At the nucleus of their night flights, the brightness of their glow, and their flashing patterns is one thing: reproduction. These guys are intent on mating. Typically, the females sit immobile, and only flash back when they see a male with a particularly impressive display.
4. Each species has its own flash pattern.
As males fly through the air searching for a mate, each uses a "flash fingerprint" specific to its species. According to the American Museum of Natural History,
Males fly through the air and search for females with a species-specific light display. Some flash only once. Some emit “flash trains” of up to nine carefully timed pulses. Others fly in specific aerial patterns, briefly dipping before sharply ascending and forming a “J” of light. A few even shake their abdomens from side to side and appear to be twinkling.
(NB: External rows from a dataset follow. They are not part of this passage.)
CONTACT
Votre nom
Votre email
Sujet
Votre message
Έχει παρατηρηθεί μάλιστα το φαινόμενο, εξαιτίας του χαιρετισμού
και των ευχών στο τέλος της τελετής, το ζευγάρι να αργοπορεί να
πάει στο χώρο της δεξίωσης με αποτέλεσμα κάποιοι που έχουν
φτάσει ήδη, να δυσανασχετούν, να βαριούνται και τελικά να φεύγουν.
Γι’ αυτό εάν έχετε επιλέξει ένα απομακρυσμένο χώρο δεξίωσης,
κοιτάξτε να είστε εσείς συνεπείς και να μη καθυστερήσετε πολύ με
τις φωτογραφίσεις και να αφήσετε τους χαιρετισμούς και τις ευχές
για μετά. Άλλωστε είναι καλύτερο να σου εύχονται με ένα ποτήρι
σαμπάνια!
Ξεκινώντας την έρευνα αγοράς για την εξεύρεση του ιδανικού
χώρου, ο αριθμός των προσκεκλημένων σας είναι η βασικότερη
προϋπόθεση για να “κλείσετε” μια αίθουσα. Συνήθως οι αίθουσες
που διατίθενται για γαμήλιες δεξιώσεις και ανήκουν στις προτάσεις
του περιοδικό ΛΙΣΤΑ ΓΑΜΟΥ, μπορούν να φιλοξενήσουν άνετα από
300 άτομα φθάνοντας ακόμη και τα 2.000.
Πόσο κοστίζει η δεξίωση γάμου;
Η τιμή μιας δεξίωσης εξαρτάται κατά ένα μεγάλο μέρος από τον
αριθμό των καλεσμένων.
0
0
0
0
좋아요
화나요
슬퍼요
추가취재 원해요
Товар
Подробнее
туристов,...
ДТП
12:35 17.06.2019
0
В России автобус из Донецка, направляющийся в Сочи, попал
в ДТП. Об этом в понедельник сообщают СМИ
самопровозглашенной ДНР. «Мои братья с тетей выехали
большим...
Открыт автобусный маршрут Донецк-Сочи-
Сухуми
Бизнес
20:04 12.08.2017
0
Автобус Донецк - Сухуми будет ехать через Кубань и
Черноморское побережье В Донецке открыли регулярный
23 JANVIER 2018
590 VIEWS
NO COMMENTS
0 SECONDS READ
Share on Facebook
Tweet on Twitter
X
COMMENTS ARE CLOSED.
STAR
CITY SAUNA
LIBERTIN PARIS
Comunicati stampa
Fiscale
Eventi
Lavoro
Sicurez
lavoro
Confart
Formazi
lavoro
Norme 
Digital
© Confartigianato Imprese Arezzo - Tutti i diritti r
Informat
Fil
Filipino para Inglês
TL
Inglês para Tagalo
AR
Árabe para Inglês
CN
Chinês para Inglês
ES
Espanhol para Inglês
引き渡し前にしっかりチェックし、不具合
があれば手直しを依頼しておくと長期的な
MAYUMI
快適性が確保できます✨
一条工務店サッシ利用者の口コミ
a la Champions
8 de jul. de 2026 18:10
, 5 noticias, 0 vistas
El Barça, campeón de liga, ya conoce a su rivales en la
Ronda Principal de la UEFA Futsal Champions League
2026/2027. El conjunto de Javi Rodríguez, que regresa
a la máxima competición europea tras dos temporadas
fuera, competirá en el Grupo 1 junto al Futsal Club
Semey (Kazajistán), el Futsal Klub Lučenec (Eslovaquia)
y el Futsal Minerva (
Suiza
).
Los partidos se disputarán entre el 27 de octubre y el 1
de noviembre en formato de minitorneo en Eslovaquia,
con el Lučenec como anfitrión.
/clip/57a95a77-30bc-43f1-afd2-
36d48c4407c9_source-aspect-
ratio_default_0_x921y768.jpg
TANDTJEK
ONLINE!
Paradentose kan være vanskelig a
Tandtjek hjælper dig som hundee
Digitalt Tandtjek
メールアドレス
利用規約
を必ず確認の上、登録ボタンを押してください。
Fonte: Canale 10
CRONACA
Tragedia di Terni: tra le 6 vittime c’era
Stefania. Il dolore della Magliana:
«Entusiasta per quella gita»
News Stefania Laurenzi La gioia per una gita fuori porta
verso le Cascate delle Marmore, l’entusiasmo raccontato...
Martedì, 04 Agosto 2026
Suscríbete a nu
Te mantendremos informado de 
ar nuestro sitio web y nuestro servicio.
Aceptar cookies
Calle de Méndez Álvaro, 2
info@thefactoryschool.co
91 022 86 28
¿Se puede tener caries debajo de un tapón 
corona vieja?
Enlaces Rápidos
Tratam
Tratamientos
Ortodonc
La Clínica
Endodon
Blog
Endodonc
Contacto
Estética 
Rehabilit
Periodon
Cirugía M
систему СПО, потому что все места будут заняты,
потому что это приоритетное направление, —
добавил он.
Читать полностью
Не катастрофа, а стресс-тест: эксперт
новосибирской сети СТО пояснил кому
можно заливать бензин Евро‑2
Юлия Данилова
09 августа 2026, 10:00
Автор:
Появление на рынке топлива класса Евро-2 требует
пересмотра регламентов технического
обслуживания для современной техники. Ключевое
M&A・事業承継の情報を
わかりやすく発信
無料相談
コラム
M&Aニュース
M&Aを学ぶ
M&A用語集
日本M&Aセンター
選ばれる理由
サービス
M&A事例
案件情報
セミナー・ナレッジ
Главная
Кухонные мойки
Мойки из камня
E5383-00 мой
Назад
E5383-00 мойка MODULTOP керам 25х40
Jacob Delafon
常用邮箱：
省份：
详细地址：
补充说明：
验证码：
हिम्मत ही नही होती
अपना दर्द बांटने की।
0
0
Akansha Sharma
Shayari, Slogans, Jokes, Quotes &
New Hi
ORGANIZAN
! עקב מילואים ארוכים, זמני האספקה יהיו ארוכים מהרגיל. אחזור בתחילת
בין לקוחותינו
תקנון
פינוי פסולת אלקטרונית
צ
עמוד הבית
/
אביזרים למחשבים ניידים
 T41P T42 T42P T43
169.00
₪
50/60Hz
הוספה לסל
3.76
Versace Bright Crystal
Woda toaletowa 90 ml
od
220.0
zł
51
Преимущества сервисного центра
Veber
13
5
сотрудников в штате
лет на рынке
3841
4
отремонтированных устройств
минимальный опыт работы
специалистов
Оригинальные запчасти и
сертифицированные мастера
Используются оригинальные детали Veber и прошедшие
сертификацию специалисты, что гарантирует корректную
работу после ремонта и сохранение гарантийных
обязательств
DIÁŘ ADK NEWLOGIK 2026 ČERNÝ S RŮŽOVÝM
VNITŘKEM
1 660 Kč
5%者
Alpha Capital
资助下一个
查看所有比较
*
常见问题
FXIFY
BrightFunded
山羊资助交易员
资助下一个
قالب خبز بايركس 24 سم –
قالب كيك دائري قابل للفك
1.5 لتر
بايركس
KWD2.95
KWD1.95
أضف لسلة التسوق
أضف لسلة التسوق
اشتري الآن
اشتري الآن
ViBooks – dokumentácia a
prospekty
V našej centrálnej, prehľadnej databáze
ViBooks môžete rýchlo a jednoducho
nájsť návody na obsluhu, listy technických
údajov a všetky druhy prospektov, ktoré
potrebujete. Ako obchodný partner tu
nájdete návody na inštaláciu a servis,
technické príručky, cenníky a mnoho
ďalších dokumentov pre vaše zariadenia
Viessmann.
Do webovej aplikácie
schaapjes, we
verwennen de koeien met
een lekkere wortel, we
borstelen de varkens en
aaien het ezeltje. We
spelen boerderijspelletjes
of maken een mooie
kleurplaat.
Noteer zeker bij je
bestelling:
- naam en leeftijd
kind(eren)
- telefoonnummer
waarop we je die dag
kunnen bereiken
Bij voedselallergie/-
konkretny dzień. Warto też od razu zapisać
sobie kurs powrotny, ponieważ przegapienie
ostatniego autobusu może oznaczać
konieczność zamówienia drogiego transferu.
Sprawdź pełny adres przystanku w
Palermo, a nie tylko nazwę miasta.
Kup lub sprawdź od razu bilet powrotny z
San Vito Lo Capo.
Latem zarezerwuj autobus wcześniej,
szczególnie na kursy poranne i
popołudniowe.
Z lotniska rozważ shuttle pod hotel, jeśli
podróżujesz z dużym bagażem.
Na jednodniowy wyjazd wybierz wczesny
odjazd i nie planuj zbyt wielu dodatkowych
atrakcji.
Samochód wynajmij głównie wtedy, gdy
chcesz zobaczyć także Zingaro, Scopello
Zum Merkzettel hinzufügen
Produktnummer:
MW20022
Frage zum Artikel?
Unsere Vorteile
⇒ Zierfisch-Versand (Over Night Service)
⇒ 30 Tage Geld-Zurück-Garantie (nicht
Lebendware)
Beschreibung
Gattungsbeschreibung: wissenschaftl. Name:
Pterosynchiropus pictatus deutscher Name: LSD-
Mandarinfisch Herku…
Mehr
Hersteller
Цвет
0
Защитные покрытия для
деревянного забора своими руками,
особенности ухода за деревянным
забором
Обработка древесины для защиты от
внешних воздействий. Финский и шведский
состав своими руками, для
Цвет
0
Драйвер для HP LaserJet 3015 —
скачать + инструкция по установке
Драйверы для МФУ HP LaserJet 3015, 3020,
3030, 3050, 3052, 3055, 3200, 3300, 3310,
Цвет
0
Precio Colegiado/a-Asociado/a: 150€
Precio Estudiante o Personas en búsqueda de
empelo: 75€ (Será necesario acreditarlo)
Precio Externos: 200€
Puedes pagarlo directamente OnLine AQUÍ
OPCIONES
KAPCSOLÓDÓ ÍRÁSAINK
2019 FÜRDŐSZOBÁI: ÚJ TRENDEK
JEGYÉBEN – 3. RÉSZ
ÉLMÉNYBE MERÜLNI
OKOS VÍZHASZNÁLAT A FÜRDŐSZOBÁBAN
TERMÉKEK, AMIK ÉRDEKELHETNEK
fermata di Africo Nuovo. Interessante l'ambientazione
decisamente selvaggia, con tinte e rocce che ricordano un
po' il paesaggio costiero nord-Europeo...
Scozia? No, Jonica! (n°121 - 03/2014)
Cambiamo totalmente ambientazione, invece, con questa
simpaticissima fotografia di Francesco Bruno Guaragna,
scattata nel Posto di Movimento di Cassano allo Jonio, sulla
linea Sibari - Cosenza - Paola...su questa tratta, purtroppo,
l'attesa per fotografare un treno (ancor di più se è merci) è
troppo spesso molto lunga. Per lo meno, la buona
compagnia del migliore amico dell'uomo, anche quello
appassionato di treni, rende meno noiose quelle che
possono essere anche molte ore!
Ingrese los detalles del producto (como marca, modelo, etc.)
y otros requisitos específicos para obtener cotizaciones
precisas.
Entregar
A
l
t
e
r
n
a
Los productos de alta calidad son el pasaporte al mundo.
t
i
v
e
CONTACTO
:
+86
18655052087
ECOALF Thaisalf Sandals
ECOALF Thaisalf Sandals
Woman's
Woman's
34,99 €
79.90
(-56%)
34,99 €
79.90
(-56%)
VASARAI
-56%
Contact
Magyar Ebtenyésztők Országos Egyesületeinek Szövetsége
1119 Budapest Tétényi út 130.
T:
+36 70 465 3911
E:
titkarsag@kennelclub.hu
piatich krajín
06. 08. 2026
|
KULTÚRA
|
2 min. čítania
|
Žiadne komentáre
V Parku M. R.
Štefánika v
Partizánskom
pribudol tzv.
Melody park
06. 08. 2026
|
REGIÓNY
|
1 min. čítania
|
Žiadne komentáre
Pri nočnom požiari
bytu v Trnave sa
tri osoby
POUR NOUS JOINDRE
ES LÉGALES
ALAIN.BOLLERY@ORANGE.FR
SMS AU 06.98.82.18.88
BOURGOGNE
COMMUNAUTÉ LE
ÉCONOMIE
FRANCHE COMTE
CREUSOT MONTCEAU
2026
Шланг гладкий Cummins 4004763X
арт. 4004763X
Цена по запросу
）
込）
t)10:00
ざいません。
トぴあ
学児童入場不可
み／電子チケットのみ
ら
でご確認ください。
Scientists can use these patterns to determine how many species are in an area.
5. Some sync up.
Called "simultaneous bioluminescence" by scientists, the phenomenon of fireflies flashing in unison only happens in two places in the world: southeast Asia and the Great Smoky Mountains National Park in Tennessee.
6. Flashing fireflies almost don’t exist west of the Rocky Mountains.
There are a few rare exceptions, but for the most part, flashing fireflies don't live west of the Rockies. Why? Well, no one is really sure. Whereas flashing fireflies communicate with their flickers, non-flashing ones use phermones to stay in touch with one another.
7. They can be poisonous.
Not only do fireflies taste nasty, they can actually kill. When predators attack, fireflies kick in to a process called "reflex bleeding." They shed drops of blood that contain bitter-tasting chemicals that are poisonous to vertebrates, including lizards and sometimes birds. They're not so great for humans, either: When scientist Marc Branham with the American Museum of Natural History gently put a firefly he'd caught in a net between his lips (his hands were full with a jar), “Both lips went numb. Then my throat constricted. They really taste sort of astringent. I quickly put them into my jar and I haven’t done that since.”
8. In much of Europe, female fireflies don’t actually fly.
European female fireflies remain flightless into adulthood and take on the form of a worm that glows rather than flashes.
9. Female fireflies can be cannibalistic.
In general, fireflies don't feed, but when they do, they tend to eat mites or pollen. However, the femme fatales of the genus Photuris like the taste of their own. Using "aggressive mimicry," the female of this particular subfamily waits for a male firefly to flash, then imitates that male's flash pattern, suggesting that she is a receptive mate. After luring him in, she chows down.
10. And the larvae aren't a picnic, either.
These glowing worms will follow the slime trails of snails and slugs, paralyze them with a bite, and chow down.